The “shared streets” plan was presented to the city during a virtual town hall on Thursday, where the designers – all but one city residents – and Mayor Kamal Johnson answered emailed questions.

A still from Hudson’s shared streets presentation.

The presenters emphasized the plan had been put together with great speed and alterations would still be made and details fine-tuned. The city will have a “trial weekend” starting June 19 to see what improvements have to be made, according to Kaja Kuhl, an urban planner from the Columbia University Graduate School of Architecture, Planning and Preservation who helped develop the plan.

“It’s our goal to be very nimble during the test phase,” she said.

Under the current plan, establishments would occupy most parking spaces on Warren Street at all times, with barriers between the spaces and the road. Handicap spaces and areas in front of fire hydrants would stay as they are. On Fridays, Saturdays and Sundays during the day, Warren Street would be closed to all vehicular traffic except motorists going somewhere on that block. The speed limit would be 5 MPH, and business owners would be encouraged to receive deliveries from the rear of their buildings, in the city’s vehicle-accessible alleys.

Responding to a question about pedestrian safety, Kuhl said she had grown up on a shared street.

“It relies heavily on all participants in the street looking out for each other,” she said, including drivers making eye contact with pedestrians on the road.

“Slowing down and being able to react to that eye contact is critical,” Kuhl added.

Several of the questions asked during the virtual town hall had to do with who would get which parking spaces.

Responding to a question about residential parking on Warren Street, Hudson Hall General Manager and project developer Page Carter said the planners were looking into directing people living on Warren Street to park in lots elsewhere in the city.

“It’s true that this plan will disrupt a number of parking spaces on Warren Street,” she said. “There’s no way around it.”

Businesses on the street are already associated with particular parking spaces, Carter said, and businesses could apply for additional spaces, with establishments elsewhere in the city also allowed to apply.

“It’s going to require we all work together to be fair and equitable,” she said.

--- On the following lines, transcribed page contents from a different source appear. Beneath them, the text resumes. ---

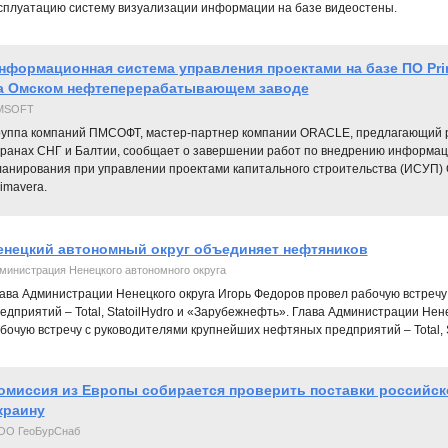
сплуатацию систему визуализации информации на базе видеостены.
нформационная система управления проектами на базе ПО Pri
а Омском нефтеперерабатывающем заводе
MSOFT
руппа компаний ПМСОФТ, мастер-партнер компании ORACLE, предлагающий р
транах СНГ и Балтии, сообщает о завершении работ по внедрению информац
ланирования при управлении проектами капитального строительства (ИСУП)
imavera.
енецкий автономный округ объединяет нефтяников
министрация Ненецкого автономного округа
ава Администрации Ненецкого округа Игорь Федоров провел рабочую встреч
едприятий – Total, StatoilHydro и «Зарубежнефть». Глава Администрации Нен
бочую встречу с руководителями крупнейших нефтяных предприятий – Total, 
омиссия из Европы собирается проверить поставки российско
краину
ОО ГеоБурСнаб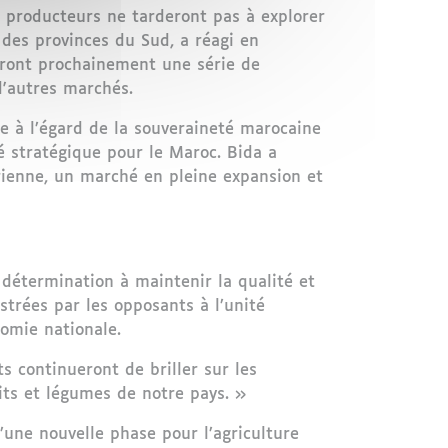
 producteurs ne tarderont pas à explorer
des provinces du Sud, a réagi en
dront prochainement une série de
d'autres marchés.
e à l’égard de la souveraineté marocaine
té stratégique pour le Maroc. Bida a
rienne, un marché en pleine expansion et
 détermination à maintenir la qualité et
strées par les opposants à l’unité
nomie nationale.
s continueront de briller sur les
its et légumes de notre pays. »
’une nouvelle phase pour l’agriculture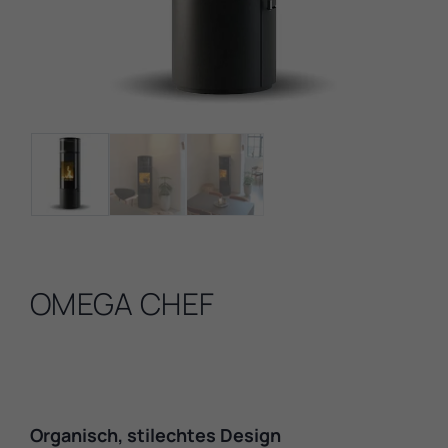
OMEGA CHEF
Organisch, stilechtes Design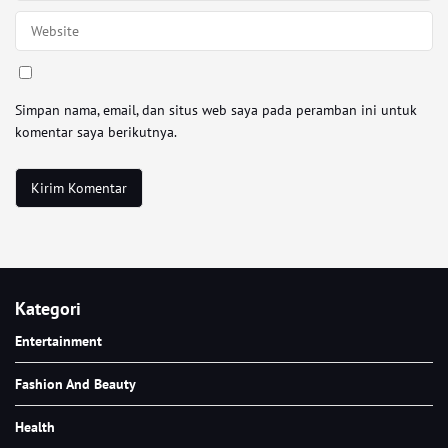
Simpan nama, email, dan situs web saya pada peramban ini untuk
komentar saya berikutnya.
Kategori
Entertainment
Fashion And Beauty
Health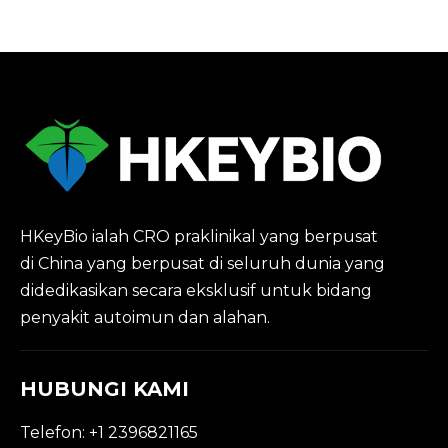
HKeyBio ialah CRO praklinikal yang berpusat
di China yang berpusat di seluruh dunia yang
didedikasikan secara eksklusif untuk bidang
penyakit autoimun dan alahan.
HUBUNGI KAMI
Telefon: +1 2396821165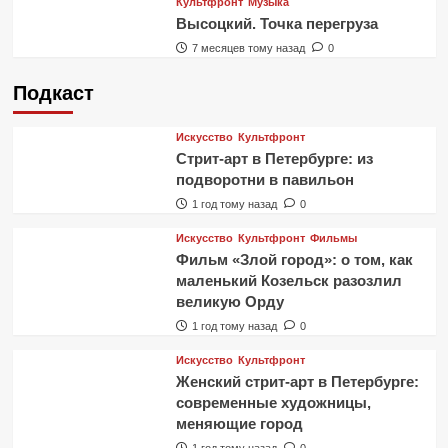
Культфронт
Музыка
Высоцкий. Точка перегруза
7 месяцев тому назад
0
Подкаст
Искусство
Культфронт
Стрит-арт в Петербурге: из
подворотни в павильон
1 год тому назад
0
Искусство
Культфронт
Фильмы
Фильм «Злой город»: о том, как
маленький Козельск разозлил
великую Орду
1 год тому назад
0
Искусство
Культфронт
Женский стрит-арт в Петербурге:
современные художницы,
меняющие город
1 год тому назад
0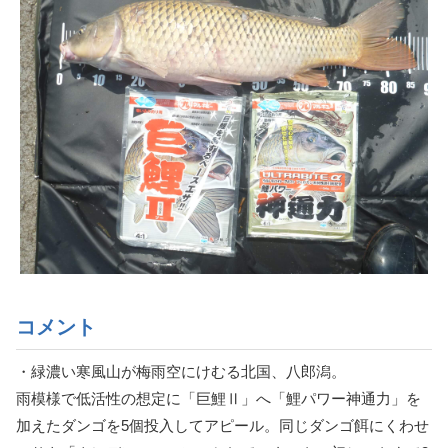
コメント
・緑濃い寒風山が梅雨空にけむる北国、八郎潟。
雨模様で低活性の想定に「巨鯉Ⅱ」へ「鯉パワー神通力」を
加えたダンゴを5個投入してアピール。同じダンゴ餌にくわせ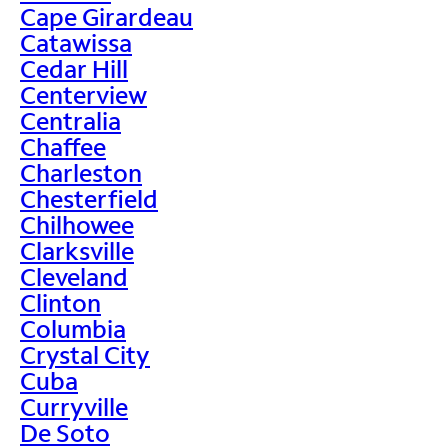
Cape Girardeau
Catawissa
Cedar Hill
Centerview
Centralia
Chaffee
Charleston
Chesterfield
Chilhowee
Clarksville
Cleveland
Clinton
Columbia
Crystal City
Cuba
Curryville
De Soto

Tambra Dillon, executive director of Hudson Hall and one of the project developers, said during an interview businesses would apply for spaces through the Hudson Police Department, which handles closing parking spaces for the city, thought the department would not arbitrate who received which space.

There were a dozen-or-so situations that “require some sort of yenta process” to decide who gets what space, she added.

“There’s going to be some hiccups” during the test weekend, Dillon said, but they would allow planners to see what to alter and where to improve. The City was not looking to promote its new shared streets plan to traditional tourism markets so city businesses would have time for a proper roll-out.

Hudson is not the first city to introduce shared streets.

In Europe, the concept – called woonerf, Dutch for “living street” – can be found in the Netherlands, England and Sweden, according to CityLab.

American cities have begun embracing the idea as they begin to reopen during the pandemic. On Long Island, Greenpoint is experimenting with the idea, and Riverhead is planning to, according to Newday.

The City of Hudson, with a population just over 6,000, has had 33 confirmed cases of COVID-19 as of June 5, according to the Columbia County Department of Health (DOH). At least 37 people have died in the county, according to the DOH, but the department does not provide the towns of the deceased.